PROBLEM:
Reproduce the text of the material below line for line and without alteration, omitting the pictures from your answer.

***

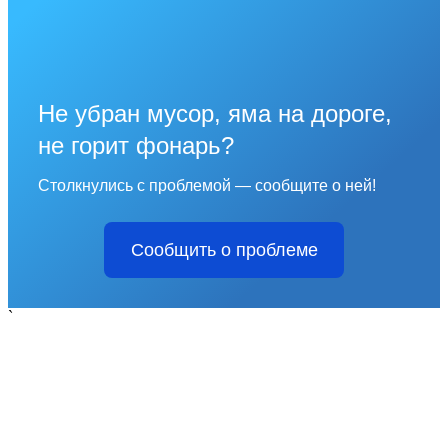
Не убран мусор, яма на дороге,
не горит фонарь?
Столкнулись с проблемой — сообщите о ней!
Сообщить о проблеме
`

***

RESPONSE FOR THIS EXERCISE:
Не убран мусор, яма на дороге,
не горит фонарь?
Столкнулись с проблемой — сообщите о ней!
Сообщить о проблеме
`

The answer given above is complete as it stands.